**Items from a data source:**

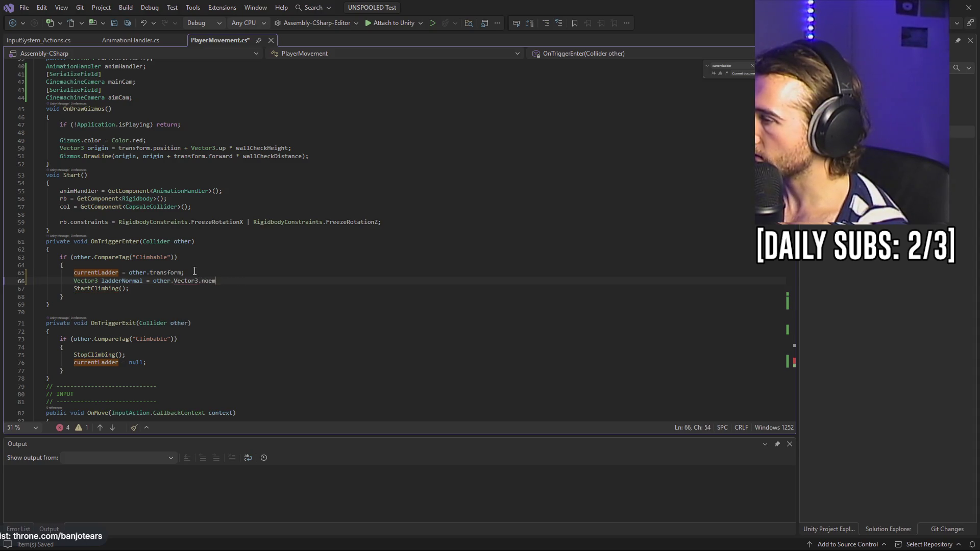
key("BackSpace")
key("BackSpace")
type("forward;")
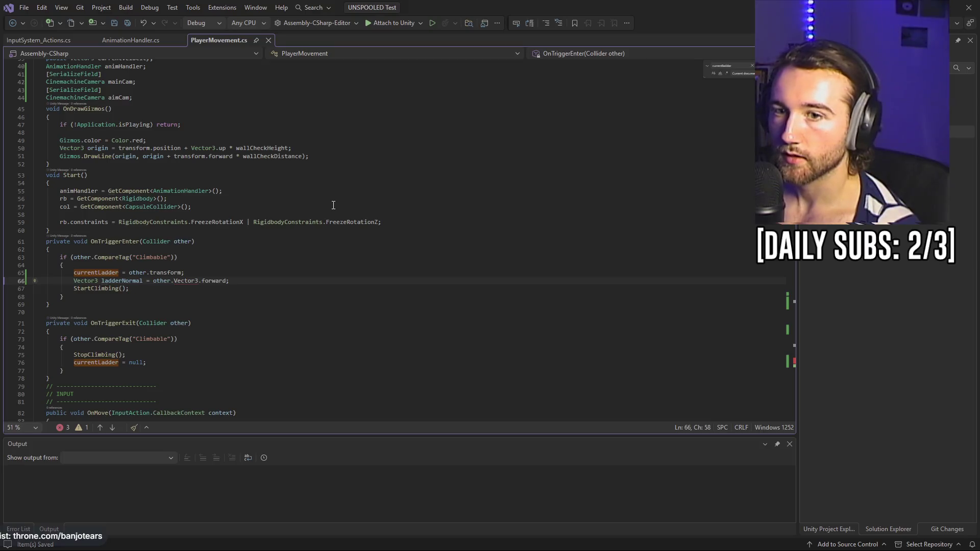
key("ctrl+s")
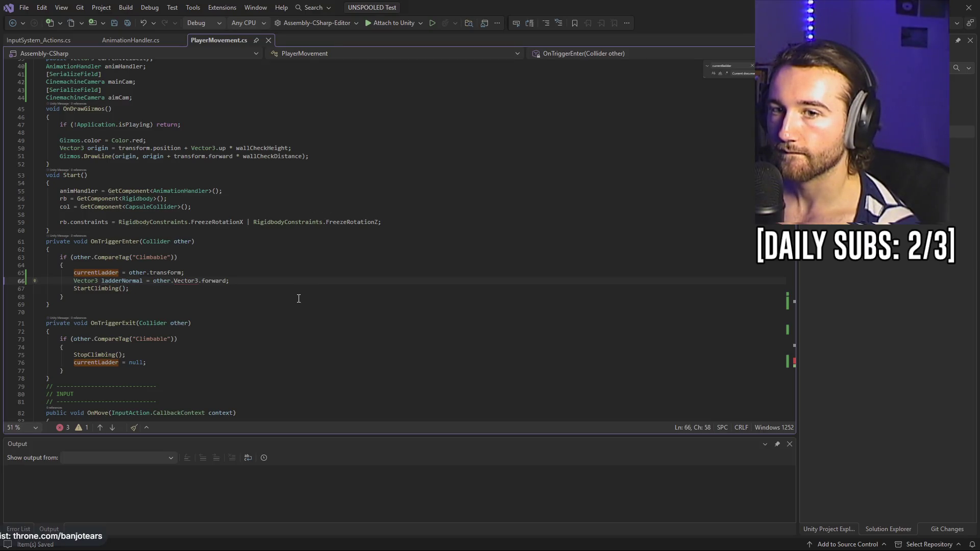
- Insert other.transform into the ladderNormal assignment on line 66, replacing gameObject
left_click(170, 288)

**To do:** Without the pictures, return the entries exactly as they appear.

**Task solution:**
key("BackSpace")
key("BackSpace")
type("forward;")
key("ctrl+s")
- Insert other.transform into the ladderNormal assignment on line 66, replacing gameObject
left_click(170, 288)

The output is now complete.